======== Lesetext ========

Die zehn größten grünen Lebenslügen vorstellen? Keine dankbare Aufgabe. Irgendwelche vergisst ein Autor immer: Sei es, weil er die Doppelmoral nicht eigens erwähnt, da die sich als Grundton durch alle anderen Lebenslügen zieht. Oder sei es, weil er sich gegen das grüne Verhältnis zur Presse als eigenen Punkt entscheidet, die solange von Pressefreiheit schwärmen, bis die einer nutzt und eine ungrüne Position vertritt, was bei aller Liebe zur Freiheit verboten gehört. Aber es ist eine Top Ten und da finden nur die größten Lebenslügen einen Platz. Wie den:
10. Energiepolitik. Von keinem Thema haben die Grünen so profitiert wie von der Atomenergie. Der erste und einzige grüne Ministerpräsident kam ins Amt, weil die Wahl zwei Wochen nach dem Unfall in Fukushima stattfand. Seitdem rollt der grüne Medienzug und fordert erfolgreich das Aus von Atom- und Kohlekraft – gleich mit. Selbst die CSU hat vergessen, wie man Grundsicherung buchstabiert. Die gründeutsche Energiepolitik sei so vorbildlich – hieß es -, dass die Welt folgen werde. Wann das sein wird, ist offen. Vermutlich wird es nicht vor dem Blackout in Deutschland passieren.

======== Arbeitsmaterial ========

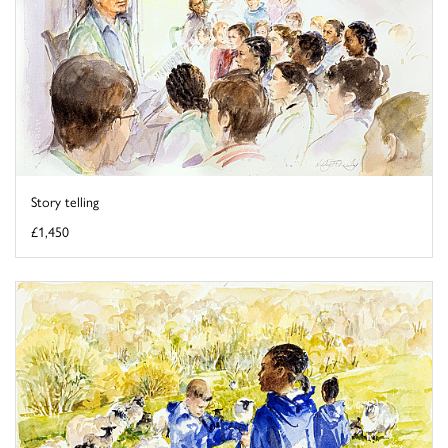
Story telling
£1,450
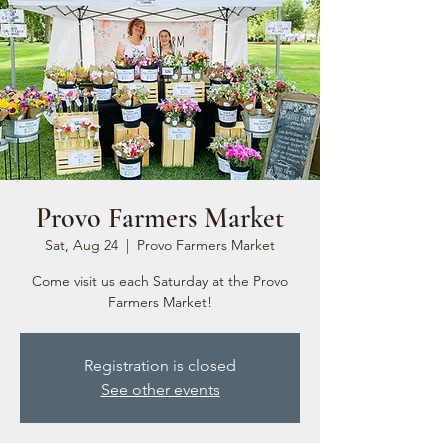
Provo Farmers Market
Sat, Aug 24
  |  
Provo Farmers Market
Come visit us each Saturday at the Provo
Farmers Market!
Registration is closed
See other events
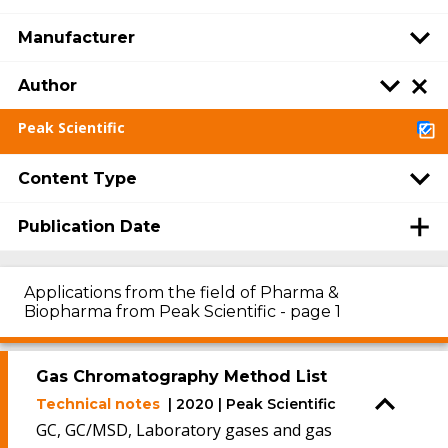
Manufacturer
Author
Peak Scientific
Content Type
Publication Date
Applications from the field of Pharma &
Biopharma from Peak Scientific - page 1
Gas Chromatography Method List
Technical notes
| 2020 | Peak Scientific
GC, GC/MSD, Laboratory gases and gas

========

- [Aufgabe A] Können Sie sämtliche Zeilen aus allen Datensätzen unverändert abschreiben und dabei die Bilder weglassen?
- [Aufgabe B] Wie lässt sich der Text über die größten grünen Lebenslügen im Anschluss an seinen letzten Satz weiterführen?

- [Antwortfeld A]
Story telling
£1,450
Provo Farmers Market
Sat, Aug 24
  |  
Provo Farmers Market
Come visit us each Saturday at the Provo
Farmers Market!
Registration is closed
See other events
Manufacturer
Author
Peak Scientific
Content Type
Publication Date
Applications from the field of Pharma &
Biopharma from Peak Scientific - page 1
Gas Chromatography Method List
Technical notes
| 2020 | Peak Scientific
GC, GC/MSD, Laboratory gases and gas

- [Antwortfeld B]
9. Bio-Landwirtschaft. Bauernhöfe wie damals. Der Landwirt zieht mit Pferd und Pflug Furchen in den Acker. Vorausgesetzt, das Pferd ist gewerkschaftlich organisiert. So sieht das Idyll der Landwirtschaft aus, das Grüne anstreben. Traumhaft. Für ein Land, das so wenig auf seine Bauern angewiesen war, dass es ihnen Prämien zahlte, wenn sie ihr Land nicht bestellten. Für Staaten wie Sri Lanka sieht die Welt anders aus. Da verwirklicht die Regierung grüne Träume und verbietet Pestizide sowie chemischen Dünger, doch kein Jahr später erwacht sie, weil die Ernte futsch ist und die Bevölkerung hungrig.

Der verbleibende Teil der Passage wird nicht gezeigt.